* WORK ORDER *
Please copy the records exactly as they appear, with all pictures left out.

* SUPPLIED MATERIAL *
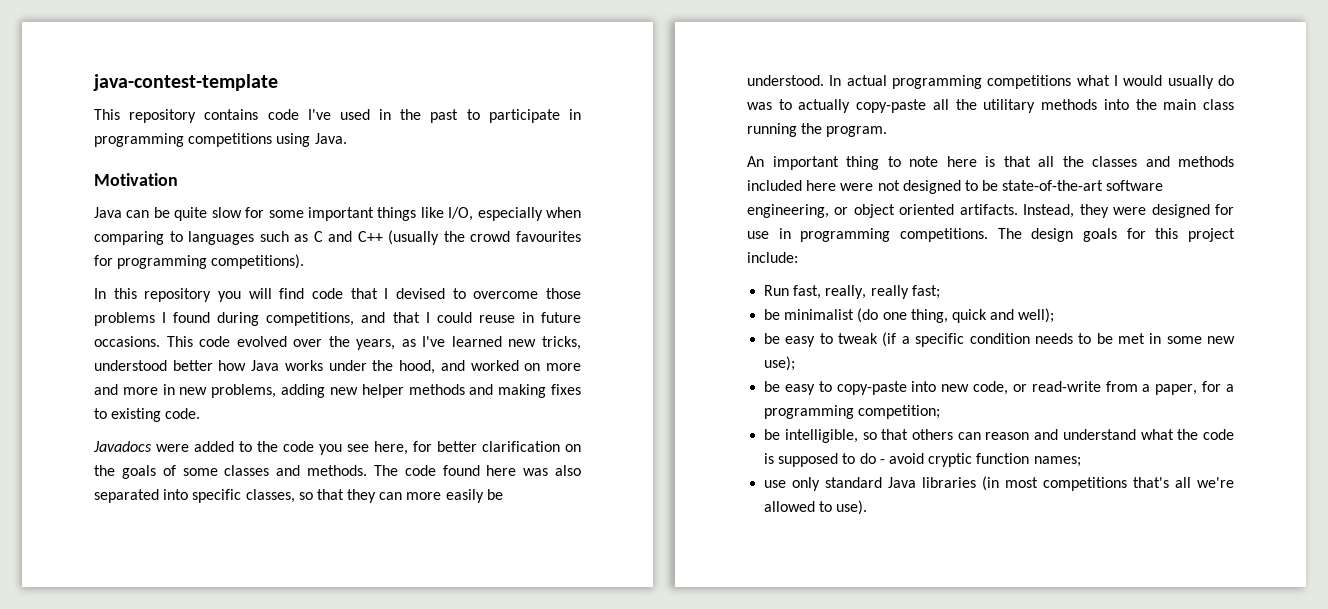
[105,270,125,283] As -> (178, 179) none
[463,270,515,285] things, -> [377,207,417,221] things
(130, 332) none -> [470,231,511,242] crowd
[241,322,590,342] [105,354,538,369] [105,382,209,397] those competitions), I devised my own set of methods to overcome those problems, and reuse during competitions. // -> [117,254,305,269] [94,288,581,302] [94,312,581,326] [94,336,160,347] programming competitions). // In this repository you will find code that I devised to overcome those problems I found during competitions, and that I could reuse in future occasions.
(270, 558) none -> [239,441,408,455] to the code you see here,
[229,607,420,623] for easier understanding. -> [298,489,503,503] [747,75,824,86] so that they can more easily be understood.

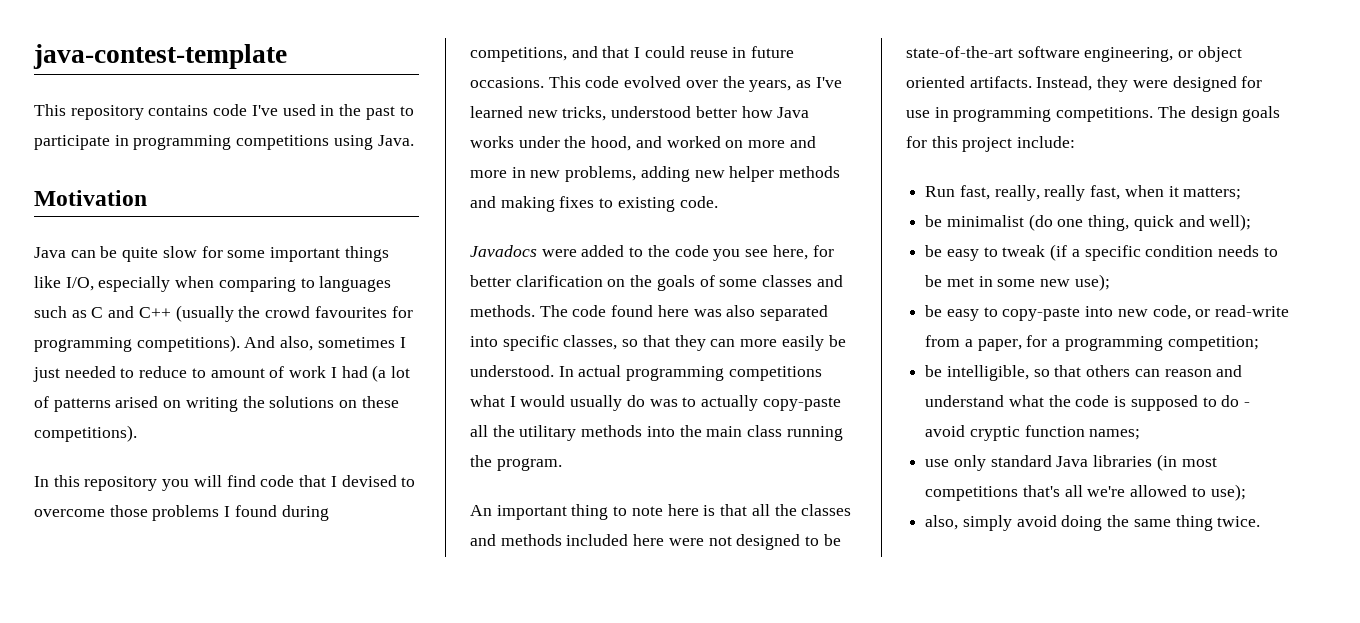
(305, 261) none -> [244,336,406,351] [33,365,410,382] [34,396,399,412] [34,425,137,442] And also, sometimes I just needed to reduce to amount of work I had (a lot of patterns arised on writing the solutions on these competitions).
[911,285,940,299] fast; -> [1090,185,1242,200] fast, when it matters;
[836,500,868,515] use). -> [1210,484,1246,501] [925,515,1261,531] use); // also, simply avoid doing the same thing twice.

* EXERCISE ANSWER *
[105,270,125,283] As -> (178, 179) none
[463,270,515,285] things, -> [377,207,417,221] things
(130, 332) none -> [470,231,511,242] crowd
[241,322,590,342] [105,354,538,369] [105,382,209,397] those competitions), I devised my own set of methods to overcome those problems, and reuse during competitions. // -> [117,254,305,269] [94,288,581,302] [94,312,581,326] [94,336,160,347] programming competitions). // In this repository you will find code that I devised to overcome those problems I found during competitions, and that I could reuse in future occasions.
(270, 558) none -> [239,441,408,455] to the code you see here,
[229,607,420,623] for easier understanding. -> [298,489,503,503] [747,75,824,86] so that they can more easily be understood.

(305, 261) none -> [244,336,406,351] [33,365,410,382] [34,396,399,412] [34,425,137,442] And also, sometimes I just needed to reduce to amount of work I had (a lot of patterns arised on writing the solutions on these competitions).
[911,285,940,299] fast; -> [1090,185,1242,200] fast, when it matters;
[836,500,868,515] use). -> [1210,484,1246,501] [925,515,1261,531] use); // also, simply avoid doing the same thing twice.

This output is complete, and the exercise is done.